– Google вам в помощь, если не умеете. Пора вырастать и учиться. Никто не станет делать всё за вас всю жизнь.
Асхадов чеканит слова. Мне интересно, у него вообще когда-нибудь включаются эмоции? Кроме глухого раздражения, презрительности, цинизма. Что-то человеческое. На это и пытаюсь надавить, когда, сглотнув непрошеные слёзы, произношу:
– Какая свадьба, Гектор Леонидович! У меня и мать и отец в больнице!
Он вскидывает на меня взгляд, смотрит, как на молекулу какую-то, пыль у его брендовых туфель.
– У меня вся семья на кладбище – и что? Будем с вами в равном положении.
– Вы не понимаете! – взрываюсь я. – Свадьба – это так важно для девушки! Нужно, чтобы в этот момент мама была рядом. Благословляла, поддерживала. Чтобы отец вёл к алтарю.
Асхадов морщится и вскидывает вверх свою красивую ладонь:
– Алла, стоп! Избавьте меня от этого розового бреда и сентиментальных рюшек. У нас с вами – деловое соглашение. Я не помогаю чужим – не благотворительный фонд. Мне придётся вывести из оборота солидную сумму…
На этом моменте я перебиваю его.
– Зачем? Ржавый же – ваш приятель. Вы можете договориться и вообще ему не платить.
– Мой друг – не вашего отца, который ему задолжал, раз, – с явным раздражением произносит Асхадов. – Два – долги надо платить всегда. Там, где начинаются неуплаты, заканчивается дружба. Это – манипуляция и злоупотребление хорошими отношениями. А потом прощённый долг, как и прощённое преступление, всегда имеют плохие последствия. Ваш отец тому наглядное доказательство. Очень жалею, что простил ему пять лет назад мошеннические схемы.
Асхадов поднимается, кладёт на журнальный столик ноутбук и пластиковую карту.
– И, Алла, постарайтесь без вычурности. Если купите себе платье в виде торта, я стяну его с вас прямо перед камерами. Помните, у нас свадьба публичная. Всё должно быть строго и элегантно. – Ещё раз окидывает меня таким взглядом, будто сожалеет, что приходится поручать столь сложное задание такой, как я. – И да, лечение ваших родителей я оплатил. – Он говорит так, будто добавляет сумму к долгу отца. – Надеюсь на ваше благоразумие, – бросает, наконец, и стремительно идёт к двери…
А я сижу, раздавленная и растерянная, и совершенно не представляю, с чего начинать… Хлопаю глазами, прокручиваю в голове варианты. Мои невесёлые мысли прерывает Людмила Васильевна.
– Алла Альбертовна, идёмте кушать. Остывает же всё!
И пока спешу за ней, к накрытому столу, смущённо благодарю за вчерашнее.
Она машет тонкой узловатой рукой:
– Бросьте, это меньшее, что мы с Леной могли сделать для невесты хозяина.

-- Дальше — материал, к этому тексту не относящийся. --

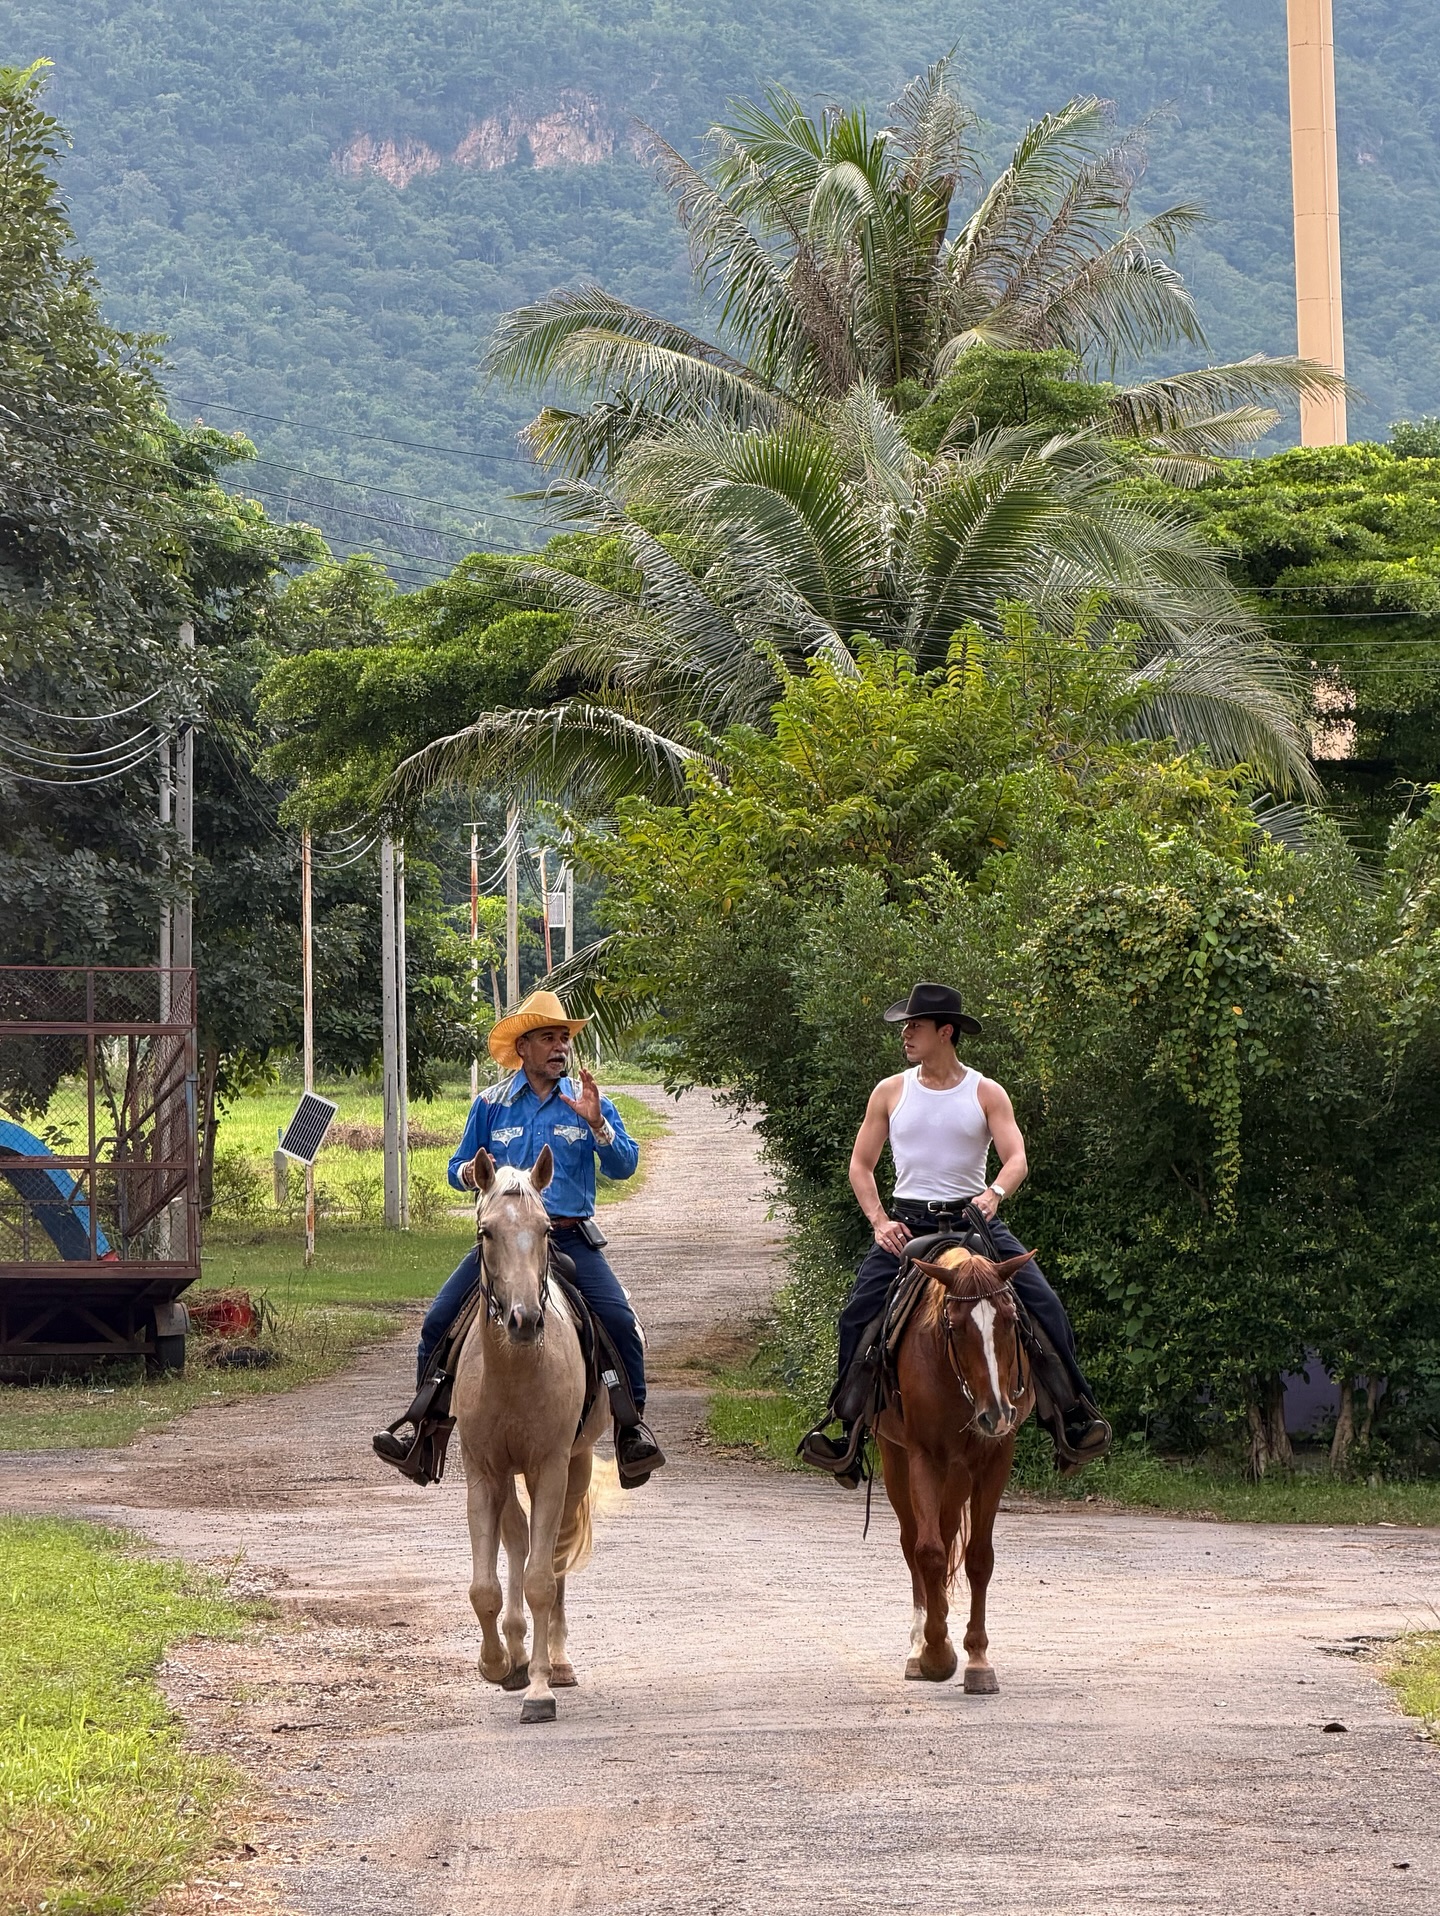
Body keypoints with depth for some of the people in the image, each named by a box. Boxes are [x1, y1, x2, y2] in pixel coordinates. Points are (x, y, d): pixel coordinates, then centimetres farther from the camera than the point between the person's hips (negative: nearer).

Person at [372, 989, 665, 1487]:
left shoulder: (586, 1102, 7)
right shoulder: (492, 1105, 10)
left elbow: (624, 1166, -2)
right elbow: (458, 1169, 16)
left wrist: (597, 1124, -19)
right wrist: (470, 1174, -8)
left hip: (571, 1239, -1)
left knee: (619, 1322, -22)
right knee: (438, 1322, -10)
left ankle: (631, 1431, -12)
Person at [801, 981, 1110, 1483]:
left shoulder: (986, 1094, 3)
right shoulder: (890, 1092, 8)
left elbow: (1016, 1158, -6)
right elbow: (860, 1165, 9)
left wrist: (995, 1192, -28)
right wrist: (880, 1222, -6)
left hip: (974, 1219, -1)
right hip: (907, 1222, 1)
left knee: (1043, 1305, -17)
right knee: (858, 1313, -17)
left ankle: (1075, 1418, -12)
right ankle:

Сердце ёкает – Асхадов представил меня прислуге своей невестой! Какой он всё-таки… ответственный. Озаботился моим статусом, моей репутацией! Это невероятно трогает и становится стыдно, что недавно называла его мысленно роботом. Я ведь, по сути, многим обязана ему. Да что там? Меня бы сейчас не было, если бы не он! Групповое изнасилование я бы не пережила – ни морально, ни физически.
Стол накрыт на веранде. Её конструкция такова, что когда смотришь снаружи, кажется, что эта часть строения – квадратная, стеклянная – парит в воздухе.
На столе из чёрного дерева – белая посуда. В низкой вазе – изящная икебана из коряг и крупных красных цветов, названия которых я не знаю.
Завтрак – полезный и вкусный при этом: овощной салат, запечённая сёмга, прохладная минеральная вода, свежевыжатый сок.
Меня смущает, что Людмила Васильевна, которая, наверное, старше моей мамы, обслуживает меня. Когда раньше меня за стол усаживала мама – это воспринималось нормально. А теперь – я без конца благодарю, наверное, уже как японский болванчик.